Either way, I’ve started to sour a bit on the Lions recently, and it largely has to do with them having greater success than my favorite team in the Vikings. Now, I DO foresee a crash back to earth this season where they play some middling ball largely because they didn’t upgrade their defense this offseason, and also partially because they’ve turned into a team with a bunch of criminals (says the guy who writes a blog about the Vikings, I get it).
That’s where the Detroit Lions Monopoly board comes into play above. Hilarious! Go To Jail is their only option, the morons! At least there isn’t a square that says “Record an 0-16 Record.” Oops.
I also found a website that tracks all NFL arrests since 2000, by player, team, or position. I did a quick pull for the Lions in 2012 and they already have 6 arrests in there, with some pretty heavy shit:
Does this really only count as 3 though, since Mikel Leshoure and Nick Fairley were arrested twice, separately (amazing, by the way) and Aaron Berry has since been released by the team? I say no, because lick a butthole, Lions. You earned those prison showers.

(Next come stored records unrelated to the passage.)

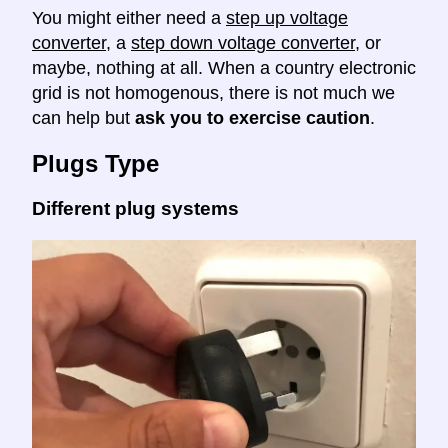
You might either need a
step up voltage
converter
, a
step down voltage converter
, or
maybe, nothing at all. When a country electronic
grid is not homogenous, there is not much we
can help but
ask you to exercise caution
.
Plugs Type
Different plug systems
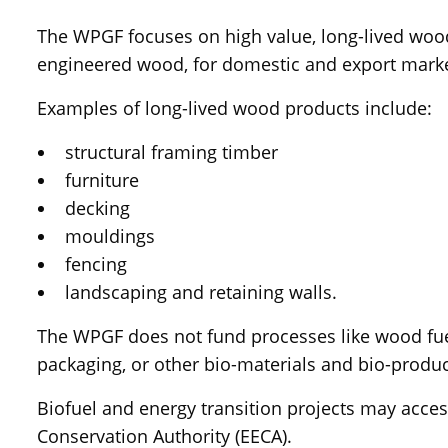
The WPGF focuses on high value, long-lived wood
engineered wood, for domestic and export marke
Examples of long-lived wood products include:
structural framing timber
furniture
decking
mouldings
fencing
landscaping and retaining walls.
The WPGF does not fund processes like wood fuel
packaging, or other bio-materials and bio-produc
Biofuel and energy transition projects may acce
Conservation Authority (EECA).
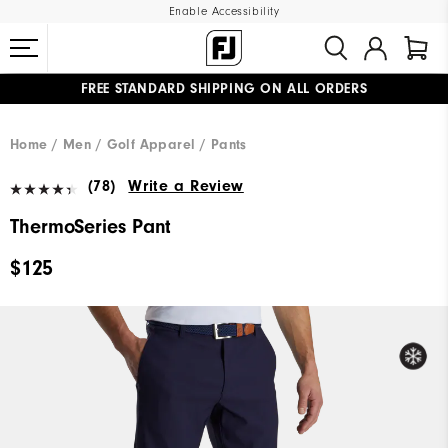
Enable Accessibility
FREE STANDARD SHIPPING ON ALL ORDERS
UPGRADE NOTICE: ORDERS WILL SHIP MID-AUGUST​
#1 SHOE IN GOLF #1 GLOVE IN GOLF
Home
Men
Golf Apparel
Pants
(78)
Write a Review
ThermoSeries Pant
$125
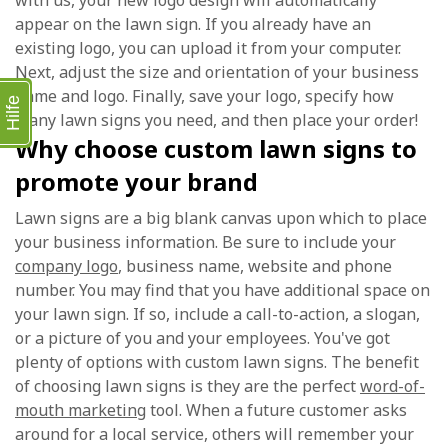
with us, your new logo design will automatically
appear on the lawn sign. If you already have an
existing logo, you can upload it from your computer.
Next, adjust the size and orientation of your business
name and logo. Finally, save your logo, specify how
Hilfe
many lawn signs you need, and then place your order!
Why choose custom lawn signs to
promote your brand
Lawn signs are a big blank canvas upon which to place
your business information. Be sure to include your
company logo
, business name, website and phone
number. You may find that you have additional space on
your lawn sign. If so, include a call-to-action, a slogan,
or a picture of you and your employees. You've got
plenty of options with custom lawn signs. The benefit
of choosing lawn signs is they are the perfect
word-of-
mouth marketing
tool. When a future customer asks
around for a local service, others will remember your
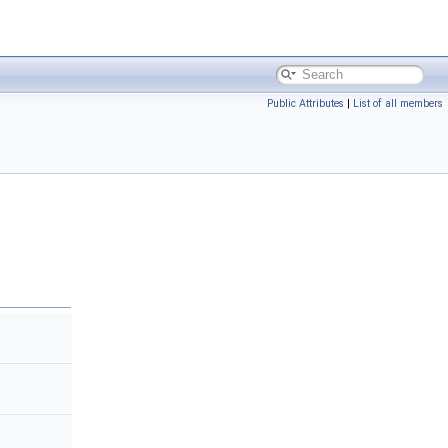
Public Attributes
|
List of all members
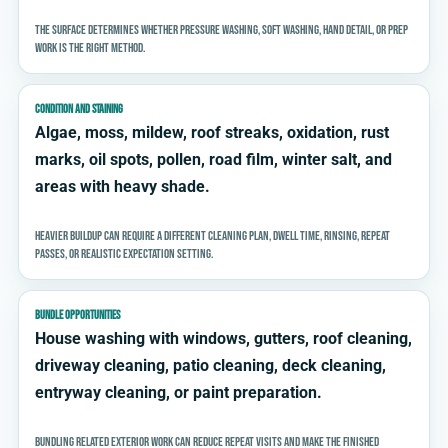
The surface determines whether pressure washing, soft washing, hand detail, or prep
work is the right method.
CONDITION AND STAINING
Algae, moss, mildew, roof streaks, oxidation, rust
marks, oil spots, pollen, road film, winter salt, and
areas with heavy shade.
Heavier buildup can require a different cleaning plan, dwell time, rinsing, repeat
passes, or realistic expectation setting.
BUNDLE OPPORTUNITIES
House washing with windows, gutters, roof cleaning,
driveway cleaning, patio cleaning, deck cleaning,
entryway cleaning, or paint preparation.
Bundling related exterior work can reduce repeat visits and make the finished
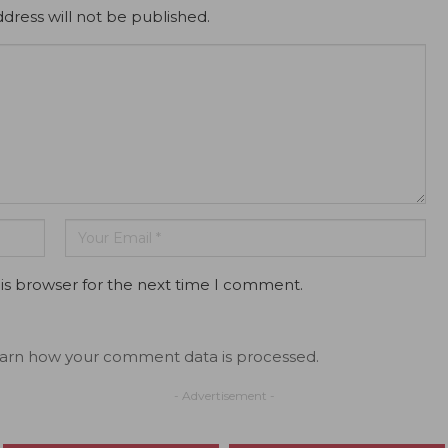
dress will not be published.
is browser for the next time I comment.
arn how your comment data is processed.
- Advertisement -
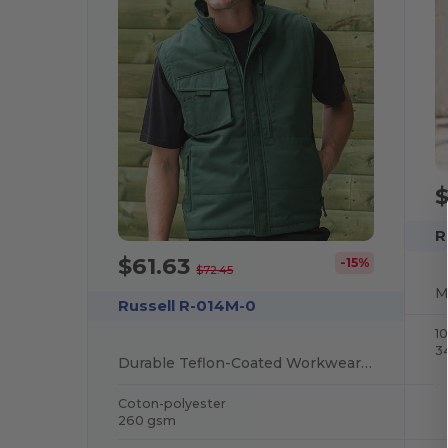
R
$61.63
-15%
$72.45
Russell R-014M-0
1
3
Durable Teflon-Coated Workwear Gilet with Multi Pockets
Coton-polyester
260 gsm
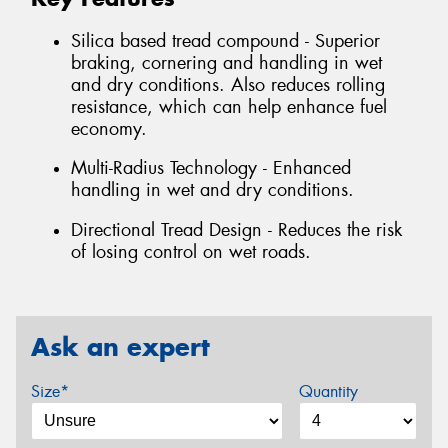
Silica based tread compound - Superior
braking, cornering and handling in wet
and dry conditions. Also reduces rolling
resistance, which can help enhance fuel
economy.
Multi-Radius Technology - Enhanced
handling in wet and dry conditions.
Directional Tread Design - Reduces the risk
of losing control on wet roads.
Ask an expert
Size*
Quantity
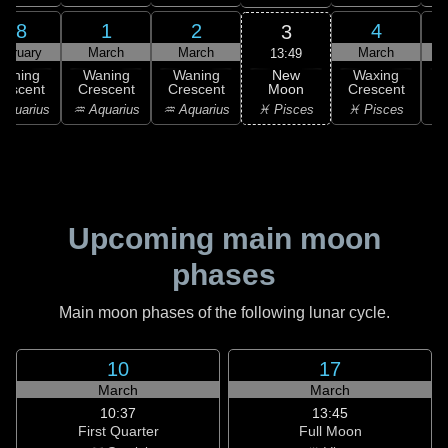
28
1
2
4
3
ebruary
March
March
March
13:49
New
Waning
Waning
Waning
Waxing
Moon
rescent
Crescent
Crescent
Crescent
C
♓ Pisces
Aquarius
♒ Aquarius
♒ Aquarius
♓ Pisces
Upcoming main moon
phases
Main moon phases of the following lunar cycle.
10
17
March
March
10:37
13:45
First Quarter
Full Moon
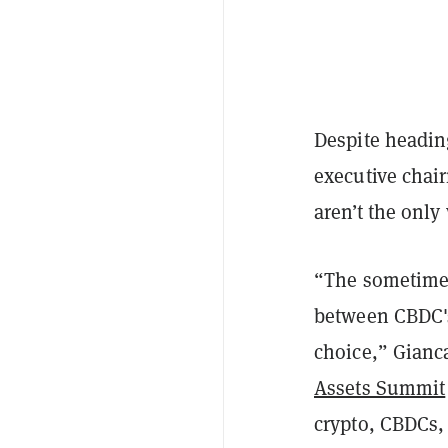
Despite headin
executive chai
aren’t the only
“The sometimes
between CBDC's
choice,” Gianca
Assets Summit
crypto, CBDCs,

In comparison, here is the Vikings illustrious list for this year:
They’re clearly a little late on the Adrian Peterson thing, but maybe that’s because HE DIDN’T DO ANYTHING WRONG, GOD DAMMIT!!!! and because he hasn’t had his trial yet or something. And thankfully Chris Cook was booked in 2011 so people kind of forget about it, even if I haven’t, NOR EVER WILL. Either way, that only pushes us to 3 arrests this year (unless I’m forgetting some? I feel like I am …), which totally isn’t bad! I mean, the Caleb King one is probably way worse than any of the Lions’ marijuana charges, but hey … Maybe that guy should have defended himself better and we wouldn’t have this problem.
And while we’re here talking about the Lions, I found their new logo for the upcoming season too:
Haha, pussies. Either way, we can all stop liking the Lions now and pray for their souls in jail. Nice.